To optimize light harvesting capabilities, one or two indoline units are introduced as additional donors into the traditional D-pi-A model and constructed D-D-pi-A sensitizers, CQ(2) and CQ(3). Absorption spectra and cyclic voltammetry are performed to evaluate the influence of different donor configurations on photophysical and electrochemical properties as well as photovoltaic performances. Incorporating the strong electron-donating indoline unit as an additional donor in CQ(2) and CQ(3) brings several characteristics, such as improving the visible light-harvesting capability and strengthening the intramolecular charge transfer (ICT) process, as well as positively shifting the HOMO energy level. Moreover, CQ(3) is more dependent upon coadsorbents.
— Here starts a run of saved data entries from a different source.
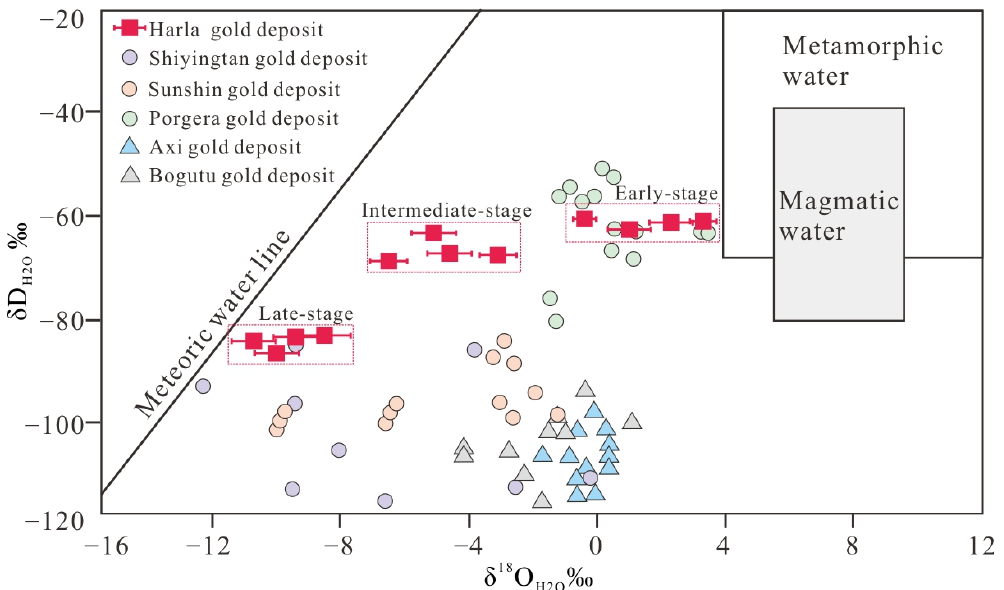
Figure 8. δ D H2O vs. δ 18 O H2O plot for FI water from different stages of the Harla gold deposit compared with other typical gold deposits. Fields for magmatic water, metamorphic water, and meteoric water line are from Taylor [25]. Data for other gold deposits are from Zhang et al. [26], Kim et al. [27], Ronacher et al. [28], Sun et al. [29], and Zhai et al. [30]. Carbon isotopic data for FI water in the Harla gold deposit show narrow variation values ( − 8.9 to − 6.2‰), which overlap with δ C values of other typical gold deposits in the ETO (Figure 9) [31–33], such as the Shiyingtan deposit ( δ C = − 6.75 to − 2.02‰ [32]) and the Hongshi deposit ( δ C = − 11.57 to − 5.14‰ [32]). Most carbon isotopic compositions (> − 10‰) show an inorganic carbon origin, close to pyroclastic rocks ( δ C = − 6.11‰ [33]) and mylo- nites ( δ C = − 7.93 to − 5.87‰ [32]) in the region. This indicates extensive water–rock reaction during the metallogenic process. Mineralization at the Harla deposit is believed to be closely related to the convective circulation of heated meteoric water in the wall rocks.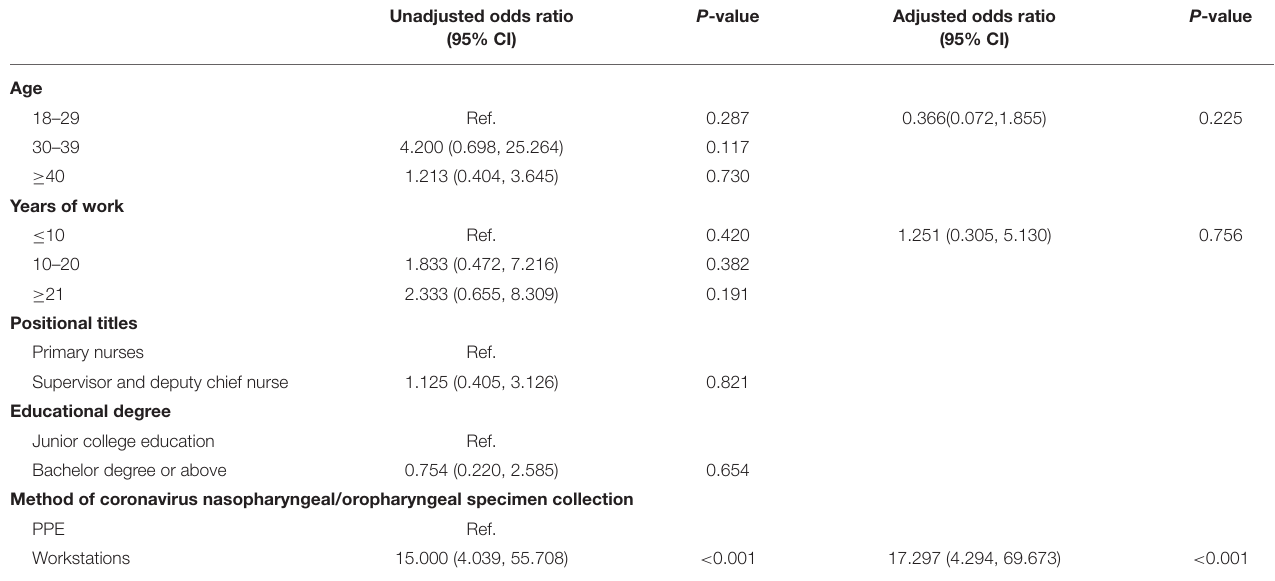
TABLE 2 | Bivariate and multivariate analysis of comfort of working environment.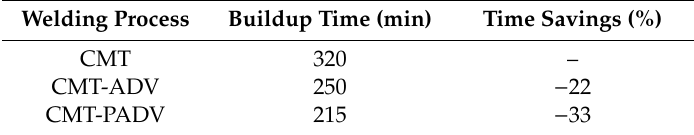
Table 2. Comparison of the buildup time of the di ff erent arc modes for the large-volume wall structures.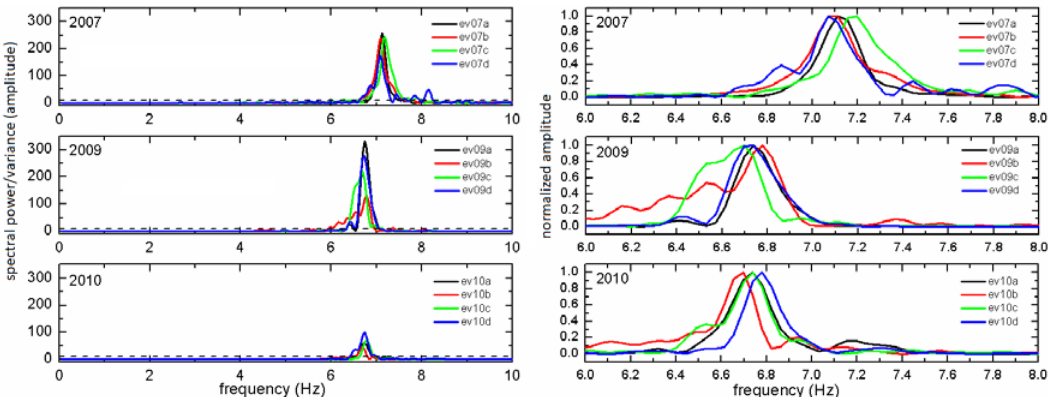
vertical oscillations at the midspan of the bridge for selected surveys (events, curves marked with a different colour). Sensors 2018 , 18 , 3867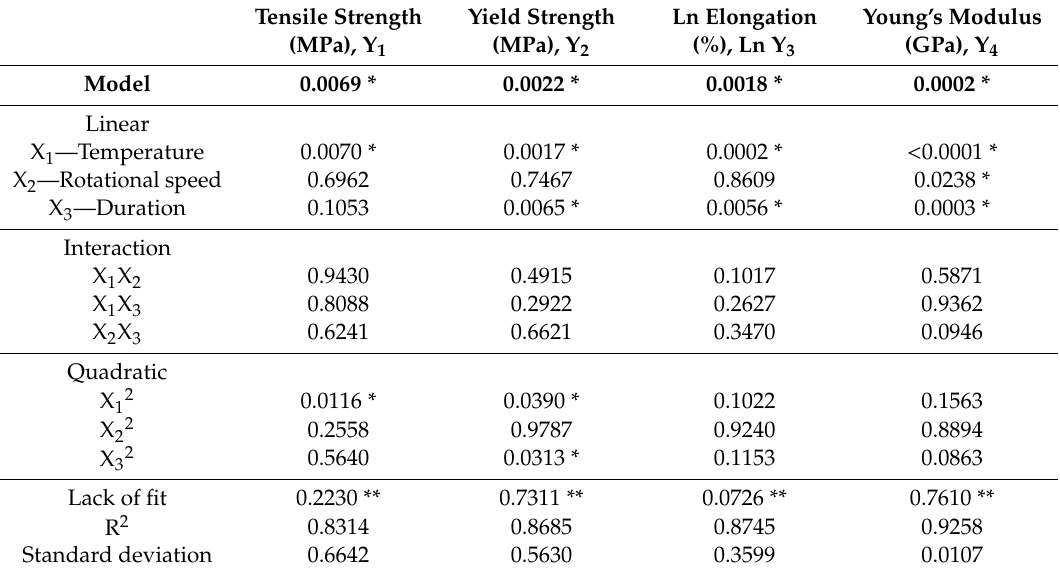
Table 2. Analysis of variance (ANOVA) for response surface quadratic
Upon coadsorption with 5 mM CDCA, an obvious increment of more than 160% in Jsc is achieved for CQ(3), from 4.26 (without CDCA) to 11.15 rnA cm(-2) (5 mM CDCA). From photovoltaic performances, dye CQ(2) with one additional indoline unit is preferable. Among the three dyes, CQ(2) containing one indoline unit shows the highest conversion efficiency of 6.38%, with the photovoltaic parameters of J = 11.33 mA cm-2, 1/0c = 792 mV, and ff = 0.71 under 100 mW cm-2 simulated AM 1.5 G solar irradiation. It is indicative that the incorporation of the additional donor indoline on the framework of the triphenylamine core of CQ1 is beneficial to the optimization of photovoltaic performances. However, the incorporated multidonor units as additional donors in D-D-pi-A type sensitizers can bring deteriorating intermolecular interactions between crowded donor units.